Вивальди, не желавший проливать кровь, ограничивался обороной, пока ожесточенные атаки одного из врагов не вынудили его пустить в ход все свое умение и силу.
Он поверг наземь одного из негодяев, но сноровки его все же недостало, чтобы отбиться от двух других, и Винчен-цио был уже близок к поражению, когда у двери раздался топот и в часовню ворвался Пауло. Увидев, что вооруженные незнакомцы вот-вот одолеют его господина, Пауло с яростью ринулся на помощь.
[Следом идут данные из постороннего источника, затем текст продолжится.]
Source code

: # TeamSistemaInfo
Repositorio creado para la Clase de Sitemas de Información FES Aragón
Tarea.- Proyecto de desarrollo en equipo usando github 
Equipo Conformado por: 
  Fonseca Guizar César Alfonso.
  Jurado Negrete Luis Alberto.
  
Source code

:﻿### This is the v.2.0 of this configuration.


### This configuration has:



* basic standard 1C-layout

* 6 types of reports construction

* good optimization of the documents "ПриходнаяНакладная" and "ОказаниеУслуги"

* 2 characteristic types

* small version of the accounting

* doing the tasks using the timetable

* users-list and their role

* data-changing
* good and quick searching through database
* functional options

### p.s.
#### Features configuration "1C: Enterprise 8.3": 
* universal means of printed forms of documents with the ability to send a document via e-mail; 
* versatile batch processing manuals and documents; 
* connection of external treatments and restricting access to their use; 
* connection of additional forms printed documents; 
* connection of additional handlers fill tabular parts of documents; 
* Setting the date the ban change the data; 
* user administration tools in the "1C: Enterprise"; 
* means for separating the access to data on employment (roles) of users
Он сражался с безоглядной храбростью и свирепостью до тех пор, пока (в то самое мгновение, когда его противник пал) в часовню не вошли еще несколько головорезов; вскоре Вивальди с верным Пауло были ранены и разоружены.
Эллена, которую удержали чьи-то руки, когда она пыталась броситься меж сражавшихся, видя Винченцио раненным, возобновила попытки вырваться на свободу; свои усилия девушка сопровождала такими отчаянными мольбами и жалобами, что едва не тронула сердца окружавших ее головорезов.
Израненный Вивальди, схваченный врагами, вынужден был беспомощно наблюдать горестное положение своей невесты. Он обратился к старому священнику с безумной мольбой защитить девушку.
— Я не смею ослушаться святой инквизиции, — отвечал бенедиктинец, — не говоря уже о том, что мне не приходится тягаться силами с ее служителями. Несчастный юноша, пойми наконец: кто противится инквизиции, тот обрекает себя на смерть.
— Смерть? — вскричала Эллена. — Смерть?
— Ах, госпожа, именно так, и не иначе.
— Напрасно, синьор, вы не вняли моему совету, — сказал один из чиновников, — а теперь вам предстоит горькая расплата. — И он указал на раненого, недвижно лежавшего на полу часовни.
— Моему господину расплачиваться не за что, — вмешался Пауло, — потому что это моих рук дело; мне бы только вырваться, и я бы уложил еще парочку, даром что меня всего успели исполосовать вдоль и поперек.
— Молчи, мой добрый Пауло, ты здесь ни при чем. — Обратившись к чиновнику, Вивальди добавил: — Не о себе я пекусь — я свой долг исполнил, — а о своей невесте. Как можете вы без жалости взирать на это чистейшее и беззащитное создание! Неужто вы, как варвары, готовы увлечь к погибели жертву наглого, вопиющего оговора?